Work required:
Return every line of the material that contains the string "repeatCommands", matching case exactly.

··· Material to process

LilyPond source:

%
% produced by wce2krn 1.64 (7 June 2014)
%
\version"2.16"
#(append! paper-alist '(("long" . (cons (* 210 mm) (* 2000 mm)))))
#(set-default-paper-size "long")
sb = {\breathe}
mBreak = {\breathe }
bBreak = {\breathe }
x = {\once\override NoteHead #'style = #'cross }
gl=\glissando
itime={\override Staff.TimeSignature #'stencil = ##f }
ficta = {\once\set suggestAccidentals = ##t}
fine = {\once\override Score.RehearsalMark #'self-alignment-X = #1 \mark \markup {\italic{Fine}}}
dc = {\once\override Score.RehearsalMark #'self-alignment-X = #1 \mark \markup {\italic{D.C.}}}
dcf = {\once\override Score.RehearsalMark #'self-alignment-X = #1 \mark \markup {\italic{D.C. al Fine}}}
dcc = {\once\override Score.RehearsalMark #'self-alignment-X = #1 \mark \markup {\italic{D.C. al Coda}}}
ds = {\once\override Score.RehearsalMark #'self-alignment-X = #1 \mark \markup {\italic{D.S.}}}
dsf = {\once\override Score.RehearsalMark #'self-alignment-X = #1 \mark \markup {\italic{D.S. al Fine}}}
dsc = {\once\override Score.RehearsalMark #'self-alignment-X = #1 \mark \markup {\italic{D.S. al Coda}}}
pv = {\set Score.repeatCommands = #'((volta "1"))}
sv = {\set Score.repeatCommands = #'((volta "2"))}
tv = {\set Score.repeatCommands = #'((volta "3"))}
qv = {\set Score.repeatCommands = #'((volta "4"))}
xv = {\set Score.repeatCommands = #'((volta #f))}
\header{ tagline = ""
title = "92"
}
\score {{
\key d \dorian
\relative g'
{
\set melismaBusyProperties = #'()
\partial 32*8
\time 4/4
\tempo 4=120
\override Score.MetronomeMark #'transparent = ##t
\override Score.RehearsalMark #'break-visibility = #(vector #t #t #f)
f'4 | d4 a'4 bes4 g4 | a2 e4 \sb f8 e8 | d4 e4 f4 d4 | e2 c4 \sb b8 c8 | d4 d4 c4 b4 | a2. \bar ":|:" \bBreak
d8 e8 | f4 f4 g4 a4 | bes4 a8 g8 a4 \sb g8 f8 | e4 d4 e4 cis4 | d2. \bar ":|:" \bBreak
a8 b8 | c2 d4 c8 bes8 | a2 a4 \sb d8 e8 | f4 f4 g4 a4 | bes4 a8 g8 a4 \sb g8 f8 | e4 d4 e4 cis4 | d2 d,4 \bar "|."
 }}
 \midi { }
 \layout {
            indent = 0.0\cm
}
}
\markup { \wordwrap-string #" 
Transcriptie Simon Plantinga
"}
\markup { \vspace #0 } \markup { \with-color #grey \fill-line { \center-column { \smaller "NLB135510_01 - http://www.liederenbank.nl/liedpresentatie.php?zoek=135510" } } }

······

Exercise solution:
pv = {\set Score.repeatCommands = #'((volta "1"))}
sv = {\set Score.repeatCommands = #'((volta "2"))}
tv = {\set Score.repeatCommands = #'((volta "3"))}
qv = {\set Score.repeatCommands = #'((volta "4"))}
xv = {\set Score.repeatCommands = #'((volta #f))}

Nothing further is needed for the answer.